Reproduce exactly the line that includes "similar goals for" and all lines after it, ending with the last line of the data.

=== Excerpted records ===

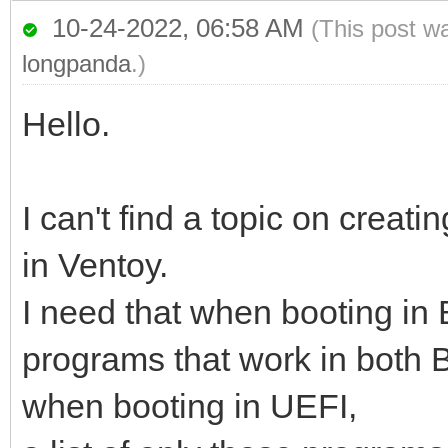
10-24-2022, 06:58 AM
(This post w
longpanda
.)
Hello.
I can't find a topic on cre
in Ventoy.
I need that when booting in
programs that work in both 
when booting in UEFI,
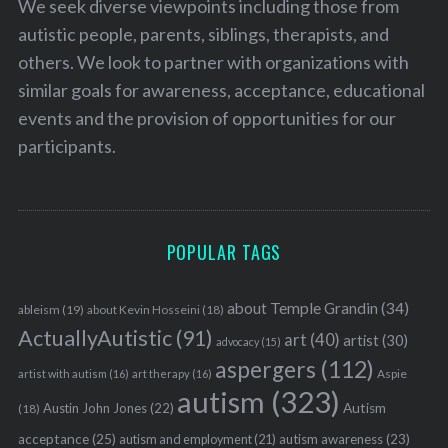
We seek diverse viewpoints including those from
autistic people, parents, siblings, therapists, and
others. We look to partner with organizations with
similar goals for awareness, acceptance, educational
events and the provision of opportunities for our
participants.
POPULAR TAGS
about Temple Grandin
(34)
ableism
(19)
about Kevin Hosseini
(18)
ActuallyAutistic
(91)
art
(40)
artist
(30)
advocacy
(15)
aspergers
(112)
Aspie
artist with autism
(16)
art therapy
(16)
autism
(323)
Austin John Jones
(22)
Autism
(18)
acceptance
(25)
autism awareness
(23)
autism and employment
(21)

===

## Solved exercise
similar goals for awareness, acceptance, educational
events and the provision of opportunities for our
participants.
POPULAR TAGS
about Temple Grandin
(34)
ableism
(19)
about Kevin Hosseini
(18)
ActuallyAutistic
(91)
art
(40)
artist
(30)
advocacy
(15)
aspergers
(112)
Aspie
artist with autism
(16)
art therapy
(16)
autism
(323)
Austin John Jones
(22)
Autism
(18)
acceptance
(25)
autism awareness
(23)
autism and employment
(21)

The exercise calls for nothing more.